How great was the repugnance to the Upanishads and the philosophy contained in them will be realized if one takes note of the origin of the words Anuloma and Pratiloma which are usually applied to the marriage tie among the Hindus. Speaking of their origin Mr. Kane points out that [1] :

“These two words Anuloma and Pratiloma (as applied to marriage or progeny) hardly ever occur in the Vedic literature. In the Br. Up. (II. 1.15) and Kausitaki Br. Up. IV. 18 the word ‘Pratiloma’ is applied to the procedure adopted by a Brahmana of going to a Kshatriya for knowledge about “Brahman”.
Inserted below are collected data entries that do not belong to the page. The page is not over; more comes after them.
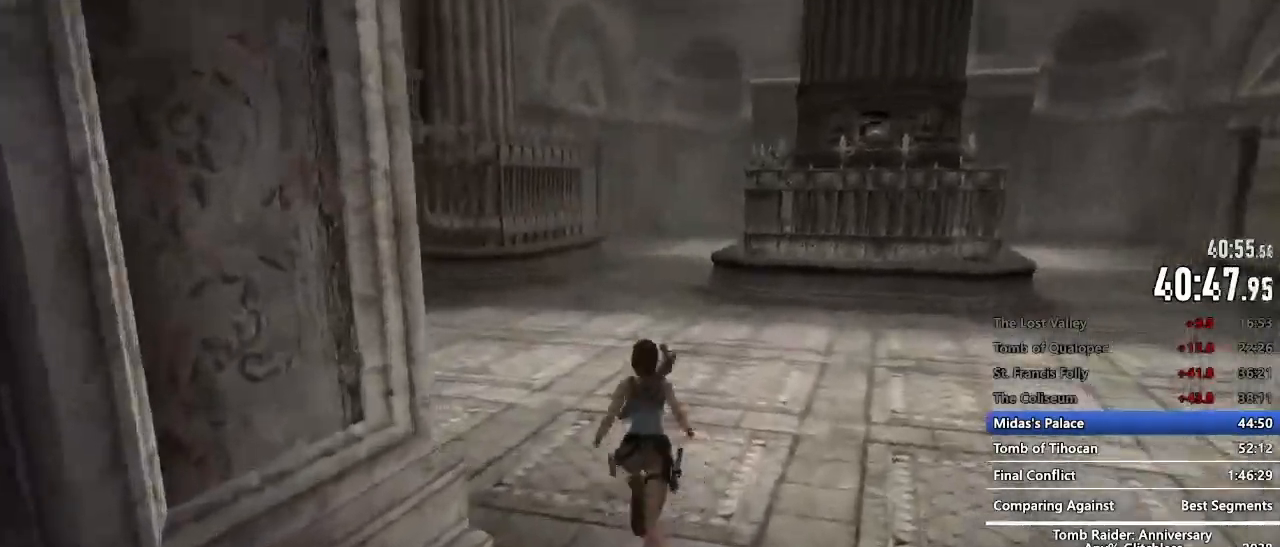
{"keys": ["z"], "mouse": [], "events": [[34, "c", "up"], [34, "space", "up"]]}
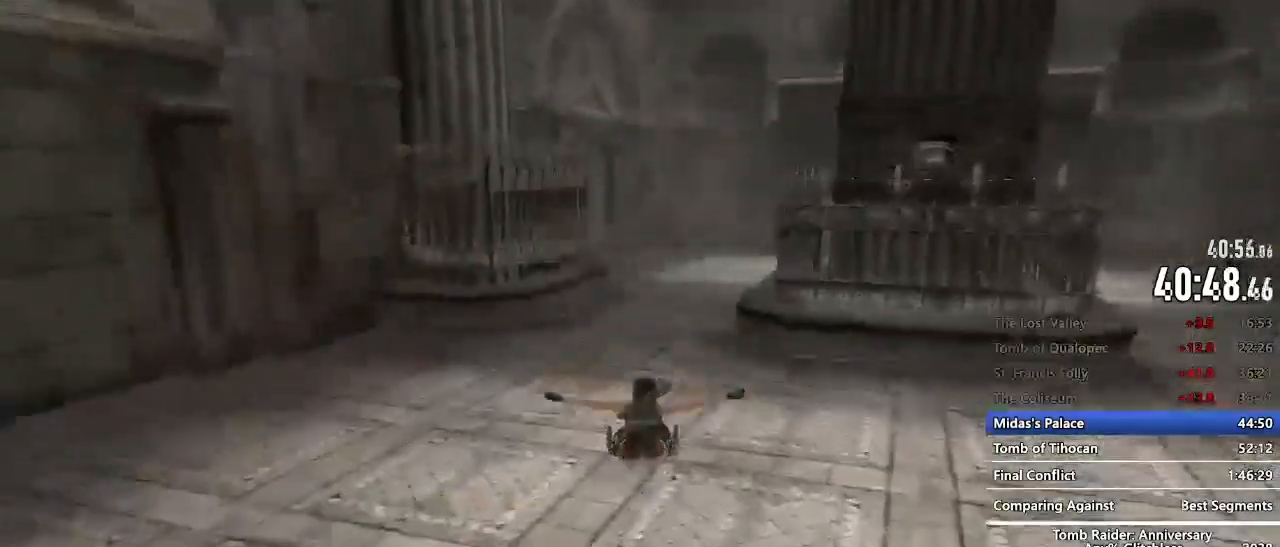
{"keys": ["z"], "mouse": [], "events": []}
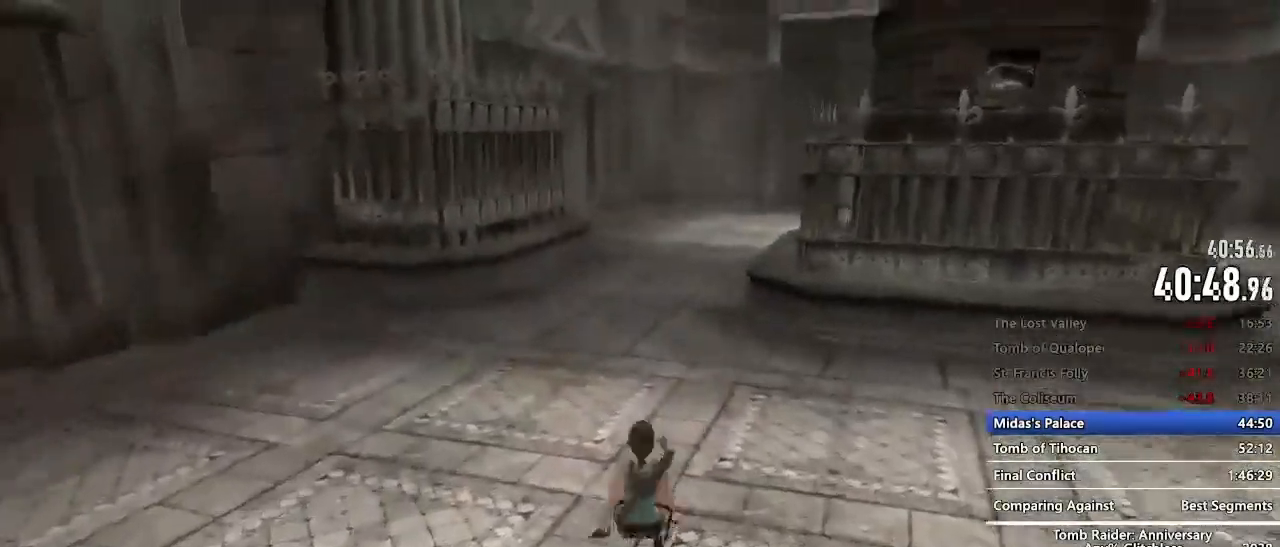
{"keys": ["1", "z"], "mouse": []}
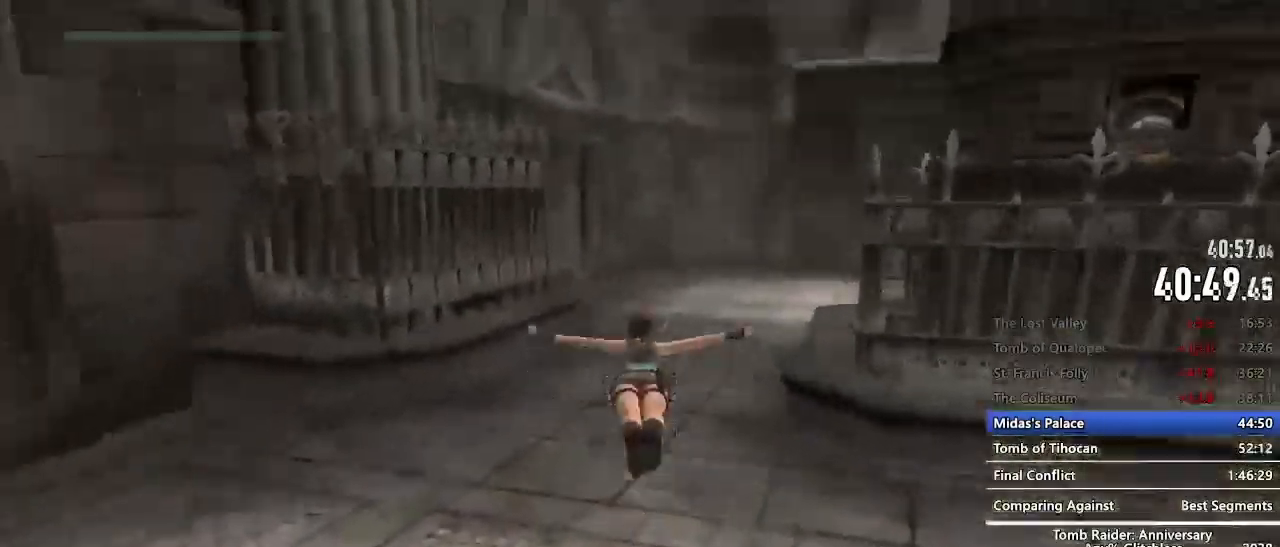
{"keys": ["z"], "mouse": [], "events": [[84, "1", "up"]]}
Anuloma means according to the heir that is in the natural order of things. Pratiloma means against the heir that is contrary to the natural order. Reading the observations of Mr. Kane in the light of the definition of the word Pratiloma it is obvious that the Upanishads far from being acknowledged as part of the Vedic literature were if not despised, held in low esteem by the Vedic Brahmins. It is a riddle to find that the Brahmins who were opponents of the Vedanta should become subsequently the supporters and upholders of the Vedanta.

II

This is one riddle of the Vedanta. There is another. The Vedantists were not the only opponents of the Vedas and its doctrine of ritualism as a means of salvations. Madhava Acharya the author of the Sarva Darshana Sangraha mentions two other opponents of the Vaidikas, Charvaka and Brahaspati. Their attack on the Vaidikas was quite formidable in its logic and its …..

The opposition of Charvaka can be seen from the following quotation which reproduces his line of argument against the Vaidikas [2] :

“If you object that, if there be no such thing as happiness in a future world, then how should men of experienced wisdom engage

1 History of Dharmasastra Vol. II. Part I p. 52.

2 Sarva Darshan Sangraha (Translated by Cowell) p. 64.